While actresses often require a team of five or six to meet their beauty needs, actors usually rely on one groomer, a jack-of-all-trades who must serve as hairstylist, makeup artist, barber, aesthetician and, occasionally, manicurist. “A lot of men’s grooming is, you know, when your boyfriend or husband is like, ‘Honey, do you have nail clippers or a razor?’ It’s thinking about the little things,” says Schmidtke. Though she and her counterparts Cheri Keating, Jamie Taylor and Natalia Bruschi began their careers working on women, they’ve each found a niche in the small but lucrative field of professional men’s grooming. They are on hand for awards shows, press junkets, magazine photo shoots and television appearances, and ultimately serve as key consultants on an actor’s overall look.
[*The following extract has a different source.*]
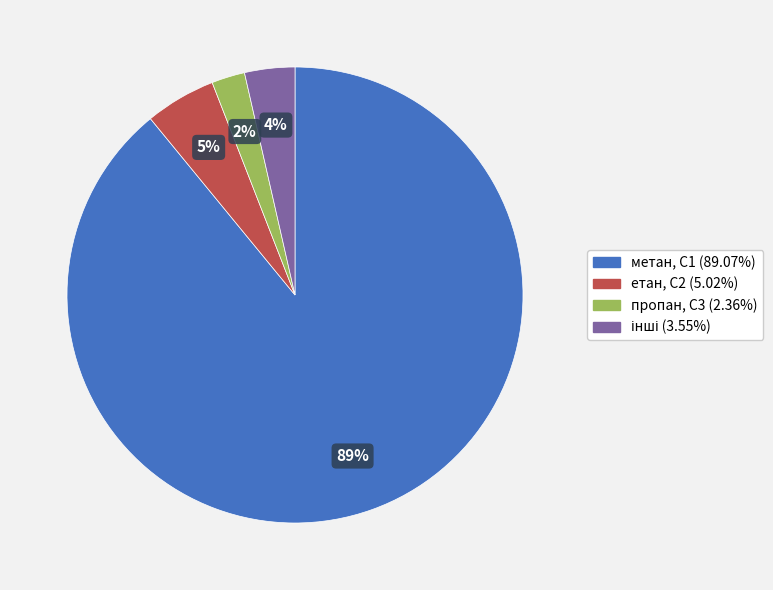

Does any single category account for the majority?

Yes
“Their images are trademarks, and changes to that image are weighed carefully,” says Keating, a tattooed gamine who tends to “the big funny guys”—Jonah Hill, Judd Apatow, Seth Rogen and Jason Schwartzman. “Just because they don’t wear lipstick doesn’t mean that they’re not concerned with their appearance.” Neil Patrick Harris, another client, says her ability to not make him look “like a newscaster or an infomercial host” is matched by her calm demeanor under stress. “She’s very chill, which goes a long way,” he says. Keating and her colleagues prefer to go light and natural on makeup (usually concealer, a dash of powder and perhaps bronzer with no shimmer) and often work around hair that has to be kept a certain length for a film or TV project. Above all else, they say, they want “men to look like men,” and not shellacked statuettes. Ryan Reynolds wore a Tom Ford tux to this year’s Oscars, and to prep him Bruschi parted his hair to the side and trimmed his beard into a faint stubble that unintentionally echoed the designer-filmmaker’s manicured five o’clock shadow. “It gave a more formal look,” Bruschi says. “A subtle change, but very effective.”
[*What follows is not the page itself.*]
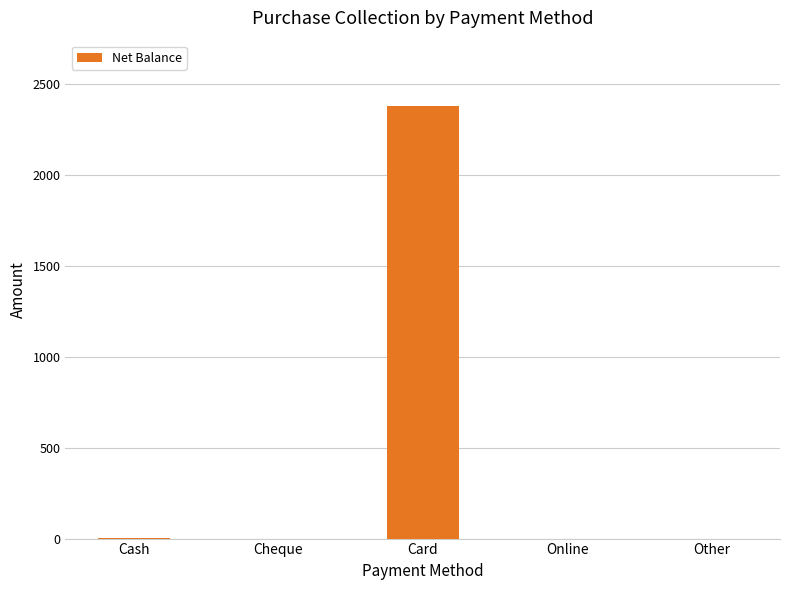

True or false: the data shows 2380 at Card.

True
Aside from having the chops to turn both boyish goofball types and stone-serious acteurs into debonair leading men, these top groomers must also be able to hang with the guys and keep their mouths shut. “I’m very comfortable with men,” says Taylor, a mother of two who works with Butler, Channing Tatum, Paul Walker and Jake Gyllenhaal. “But I don’t want to say anything personally about anybody. That’s why I’ve had such a long, successful run.” Of Ben Affleck and Edward Norton, Bruschi says, “My clients have become friends.” Russell Crowe, another client, “is pretty intense,” she admits. “He tells me pretty much how he likes things. It helps.”

As these four see it, they’ve got it good—their clients are loyal, gorgeous and, as Schmidtke says, “you couldn’t ugly them up if you tried.”